Pandora has upped its partnership game, too. Partnerships are especially useful because they can give Pandora new customers “at the lowest acquisition costs,” Lynch said. Pandora has recently inked partnerships with AT&T, T-Mobile, and Snap, and a co-marketing deal with Cheddar, the live streaming financial news network. Spotify, too, has been engaging in partnerships. Spotify subscribers can get a combination plan of Spotify and Hulu, the video streaming service, for $12.99 per month, $5 less than the two service cost separately.  

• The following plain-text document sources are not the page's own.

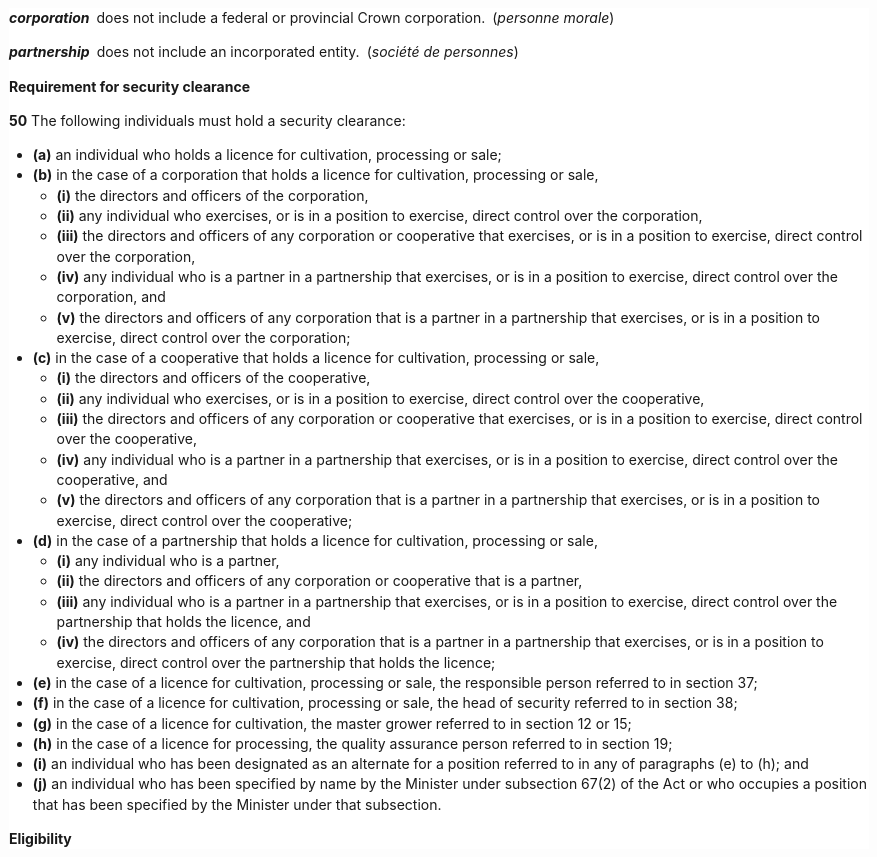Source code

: ***corporation*** does not include a federal or provincial Crown corporation. (*personne morale*)

***partnership*** does not include an incorporated entity. (*société de personnes*)




**Requirement for security clearance**

**50** The following individuals must hold a security clearance:
- **(a)** an individual who holds a licence for cultivation, processing or sale;
- **(b)** in the case of a corporation that holds a licence for cultivation, processing or sale,
	- **(i)** the directors and officers of the corporation,
	- **(ii)** any individual who exercises, or is in a position to exercise, direct control over the corporation,
	- **(iii)** the directors and officers of any corporation or cooperative that exercises, or is in a position to exercise, direct control over the corporation,
	- **(iv)** any individual who is a partner in a partnership that exercises, or is in a position to exercise, direct control over the corporation, and
	- **(v)** the directors and officers of any corporation that is a partner in a partnership that exercises, or is in a position to exercise, direct control over the corporation;
- **(c)** in the case of a cooperative that holds a licence for cultivation, processing or sale,
	- **(i)** the directors and officers of the cooperative,
	- **(ii)** any individual who exercises, or is in a position to exercise, direct control over the cooperative,
	- **(iii)** the directors and officers of any corporation or cooperative that exercises, or is in a position to exercise, direct control over the cooperative,
	- **(iv)** any individual who is a partner in a partnership that exercises, or is in a position to exercise, direct control over the cooperative, and
	- **(v)** the directors and officers of any corporation that is a partner in a partnership that exercises, or is in a position to exercise, direct control over the cooperative;
- **(d)** in the case of a partnership that holds a licence for cultivation, processing or sale,
	- **(i)** any individual who is a partner,
	- **(ii)** the directors and officers of any corporation or cooperative that is a partner,
	- **(iii)** any individual who is a partner in a partnership that exercises, or is in a position to exercise, direct control over the partnership that holds the licence, and
	- **(iv)** the directors and officers of any corporation that is a partner in a partnership that exercises, or is in a position to exercise, direct control over the partnership that holds the licence;
- **(e)** in the case of a licence for cultivation, processing or sale, the responsible person referred to in section 37;
- **(f)** in the case of a licence for cultivation, processing or sale, the head of security referred to in section 38;
- **(g)** in the case of a licence for cultivation, the master grower referred to in section 12 or 15;
- **(h)** in the case of a licence for processing, the quality assurance person referred to in section 19;
- **(i)** an individual who has been designated as an alternate for a position referred to in any of paragraphs (e) to (h); and
- **(j)** an individual who has been specified by name by the Minister under subsection 67(2) of the Act or who occupies a position that has been specified by the Minister under that subsection.




**Eligibility**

Subscribers to both Plus and Premium stood at 6million at the end of Q2. The number of paying customers has slowly risen over the last year and a half: 5.63 million in March, 5.49 in December, 5.19 million in September, and 4.86 million in June 2017. Pandora did not break out the number of Premium subscribers, who pay $9.99 per month (or $14.99 for the family plan) and Pandora Plus customers that pay $4.99 for ad-free radio. But the earnings releases provide a clue; the growth in the average revenue per subscriber to $18.95 last quarter from $14.18 a year earlier implies gains in more lucrative Premium customers.  
With Lynch at CEO, and with a CMO firmly in place, Pandora appears to be finding steadier ground. A telling moment of the earnings call was Lynch’s description of the company’s new, data-driven approach to marketing in search of subscribers and new users. Lapac has been building the team and the tools “to meet listeners where they are,” meaning Pandora can attract subscribers to Plus and Premium while offering the ad-supported service to everyone else. Well, that should go without saying for a three-tier streaming service like Pandora. Maybe Lynch meant to say Pandora is building the team and tools to become better at uncovering subscribers and listeners. If Pandora can do it better and cheaper, Q3 2018 should be another step forward.